Three senior scientists from CGIAR, an international research group aimed at fighting hunger, said if production of biofuels like ethanol was stopped it could reduce the price of corn by 20 percent.
President Bush, however, called for the United States to increase ethanol production in order to combat the national energy crisis exhibited by the high prices at the pump.
A biofuel moratorium this year alone could result in a drop in corn prices by 20 percent, and wheat prices would also decrease by about 10 percent between 2009-10.
Currently, the United States is the biggest biofuel producer in the world.
Joachim von Braun, Director General at the International Food Policy Research Institute in Washington, the policy arm of CGIAR, said that more research should be done on developing non-grain crops, such as switchgrass, into biofuel.
He added that the United States and other countries have to make a hard choice between fighting high fuel prices and fighting world hunger.
“If you place a high value of food security for poor people, then the conclusion is clear that we step on the brake awhile,” said von Braun. “If you place a high value on national energy security, other considerations come into play.”
In a Tuesday press conference, President Bush said the high price of gasoline would “”spur more investment in ethanol as an alternative to gasoline.”
“And the truth of the matter is, it’s in our national interest that our farmers grow energy, as opposed to us purchasing energy from parts of the world that are unstable or may not like us,” Bush said.
The price of corn has skyrocketed, rising over 60 percent between 2005 and 2007, according to a study conducted by the World Bank.

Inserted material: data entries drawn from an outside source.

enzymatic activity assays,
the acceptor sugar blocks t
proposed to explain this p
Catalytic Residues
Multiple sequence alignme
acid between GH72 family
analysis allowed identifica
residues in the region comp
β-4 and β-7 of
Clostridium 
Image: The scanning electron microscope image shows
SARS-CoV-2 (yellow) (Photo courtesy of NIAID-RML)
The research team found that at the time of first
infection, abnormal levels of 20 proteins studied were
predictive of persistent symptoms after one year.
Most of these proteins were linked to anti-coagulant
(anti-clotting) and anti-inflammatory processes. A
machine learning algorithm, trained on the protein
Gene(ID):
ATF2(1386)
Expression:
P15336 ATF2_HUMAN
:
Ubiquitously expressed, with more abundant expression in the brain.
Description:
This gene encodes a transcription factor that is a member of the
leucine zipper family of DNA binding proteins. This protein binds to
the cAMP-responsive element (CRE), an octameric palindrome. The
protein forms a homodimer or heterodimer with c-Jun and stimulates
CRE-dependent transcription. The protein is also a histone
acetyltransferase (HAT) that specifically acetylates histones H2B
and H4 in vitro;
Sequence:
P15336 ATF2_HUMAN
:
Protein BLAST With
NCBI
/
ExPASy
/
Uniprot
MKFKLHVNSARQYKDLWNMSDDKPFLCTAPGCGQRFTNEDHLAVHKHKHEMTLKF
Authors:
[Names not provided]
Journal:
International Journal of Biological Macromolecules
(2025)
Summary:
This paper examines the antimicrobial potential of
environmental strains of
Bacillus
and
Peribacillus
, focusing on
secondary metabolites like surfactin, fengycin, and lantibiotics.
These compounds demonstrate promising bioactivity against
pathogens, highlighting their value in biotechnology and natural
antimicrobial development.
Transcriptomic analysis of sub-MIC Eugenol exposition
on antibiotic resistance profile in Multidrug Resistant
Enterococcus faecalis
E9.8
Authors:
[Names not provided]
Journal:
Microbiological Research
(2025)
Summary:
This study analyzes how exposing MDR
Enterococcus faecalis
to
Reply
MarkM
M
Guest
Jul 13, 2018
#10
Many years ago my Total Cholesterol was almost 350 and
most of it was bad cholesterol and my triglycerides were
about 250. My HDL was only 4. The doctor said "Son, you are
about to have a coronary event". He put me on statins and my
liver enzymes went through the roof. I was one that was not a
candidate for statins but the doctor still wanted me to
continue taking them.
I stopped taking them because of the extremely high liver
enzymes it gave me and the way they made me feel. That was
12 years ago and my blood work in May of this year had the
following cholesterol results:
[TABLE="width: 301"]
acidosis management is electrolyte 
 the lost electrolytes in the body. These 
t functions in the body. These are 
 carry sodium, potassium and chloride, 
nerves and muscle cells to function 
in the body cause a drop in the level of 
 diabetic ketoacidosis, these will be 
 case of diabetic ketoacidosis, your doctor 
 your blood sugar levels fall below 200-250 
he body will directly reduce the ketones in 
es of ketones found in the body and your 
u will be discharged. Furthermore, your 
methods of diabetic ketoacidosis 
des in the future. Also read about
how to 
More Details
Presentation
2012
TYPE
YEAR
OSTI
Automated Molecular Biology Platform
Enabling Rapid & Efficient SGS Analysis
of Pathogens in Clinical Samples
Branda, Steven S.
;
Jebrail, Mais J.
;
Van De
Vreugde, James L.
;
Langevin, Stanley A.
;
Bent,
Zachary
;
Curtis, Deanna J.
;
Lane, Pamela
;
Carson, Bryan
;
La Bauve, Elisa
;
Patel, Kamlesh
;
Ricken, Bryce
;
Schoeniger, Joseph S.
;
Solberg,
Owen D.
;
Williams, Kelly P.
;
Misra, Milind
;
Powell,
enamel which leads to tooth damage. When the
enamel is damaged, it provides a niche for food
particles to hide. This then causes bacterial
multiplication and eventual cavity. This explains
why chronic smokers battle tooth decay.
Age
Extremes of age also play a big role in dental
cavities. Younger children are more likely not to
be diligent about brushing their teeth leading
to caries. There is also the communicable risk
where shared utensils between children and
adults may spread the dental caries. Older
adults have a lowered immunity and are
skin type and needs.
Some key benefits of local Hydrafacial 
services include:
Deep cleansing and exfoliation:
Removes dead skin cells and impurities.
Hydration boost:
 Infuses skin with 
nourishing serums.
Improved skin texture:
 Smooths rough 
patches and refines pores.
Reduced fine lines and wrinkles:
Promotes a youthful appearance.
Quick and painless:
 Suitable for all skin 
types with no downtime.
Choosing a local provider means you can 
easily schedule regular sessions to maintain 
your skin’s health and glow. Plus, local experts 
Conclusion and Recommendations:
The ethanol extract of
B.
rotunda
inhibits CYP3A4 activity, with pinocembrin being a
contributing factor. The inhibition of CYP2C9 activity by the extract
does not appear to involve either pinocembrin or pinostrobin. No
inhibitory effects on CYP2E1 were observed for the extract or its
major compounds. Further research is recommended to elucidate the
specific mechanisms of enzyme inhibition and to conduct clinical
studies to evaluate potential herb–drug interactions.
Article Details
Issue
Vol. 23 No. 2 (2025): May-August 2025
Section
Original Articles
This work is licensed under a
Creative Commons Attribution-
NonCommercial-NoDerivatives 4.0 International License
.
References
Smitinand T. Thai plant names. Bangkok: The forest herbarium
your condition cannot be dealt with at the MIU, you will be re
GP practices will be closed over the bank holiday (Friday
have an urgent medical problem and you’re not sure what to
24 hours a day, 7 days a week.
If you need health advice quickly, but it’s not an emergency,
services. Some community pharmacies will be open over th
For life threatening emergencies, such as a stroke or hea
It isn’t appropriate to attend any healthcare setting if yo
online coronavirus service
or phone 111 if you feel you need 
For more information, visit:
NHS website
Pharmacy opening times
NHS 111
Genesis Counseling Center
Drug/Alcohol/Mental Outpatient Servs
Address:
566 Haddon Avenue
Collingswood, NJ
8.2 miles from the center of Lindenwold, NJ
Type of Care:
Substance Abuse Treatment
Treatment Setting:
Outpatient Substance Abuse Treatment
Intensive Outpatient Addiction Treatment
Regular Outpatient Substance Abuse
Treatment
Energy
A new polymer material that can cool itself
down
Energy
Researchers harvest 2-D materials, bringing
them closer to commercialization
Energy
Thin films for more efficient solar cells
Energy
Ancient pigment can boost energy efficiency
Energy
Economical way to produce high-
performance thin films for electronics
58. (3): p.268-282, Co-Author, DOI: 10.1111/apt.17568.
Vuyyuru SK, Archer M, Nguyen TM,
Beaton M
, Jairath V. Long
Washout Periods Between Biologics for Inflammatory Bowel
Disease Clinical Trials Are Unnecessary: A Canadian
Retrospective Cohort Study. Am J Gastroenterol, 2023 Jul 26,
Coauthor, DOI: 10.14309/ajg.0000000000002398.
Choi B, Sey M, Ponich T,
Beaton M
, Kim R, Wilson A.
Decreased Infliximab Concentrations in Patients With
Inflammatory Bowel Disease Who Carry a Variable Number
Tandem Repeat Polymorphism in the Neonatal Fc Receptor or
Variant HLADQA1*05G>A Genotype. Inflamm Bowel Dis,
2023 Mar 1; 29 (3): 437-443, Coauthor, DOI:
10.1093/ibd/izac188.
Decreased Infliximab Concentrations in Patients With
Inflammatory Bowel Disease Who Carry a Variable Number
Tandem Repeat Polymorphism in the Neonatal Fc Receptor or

The study noted that the main reason for the increase was more production of biofuels like ethanol.
President Bush said biofuel is responsible for about 15 percent of the rise in food costs. U.S. Department of Agriculture spokesman Keith Williams put it closer to 20 percent.
Ethanol supporters say the corn used for fuels is the type only fed to livestock. However, other experts say it leads to higher livestock feed prices, thus higher food prices.
Von Braun acknowledged that many issues are contributing to the worldwide food crisis, but biofuel is one of the largest ones.
Legislators in Missouri are already considering lifting a requirement that fuel in that state contain 10 percent ethanol.
Up to 30 percent of the all food price increases from 2000-2007 could be due to biofuels, according to research from the International Food Policy Research Institute.
An industry-funded study claims the food cost rise from biofuels is 4 percent.
Matt Hartwig, a spokesman for the Renewable Fuels Association, said, “World agriculture can both feed and fuel the globe.”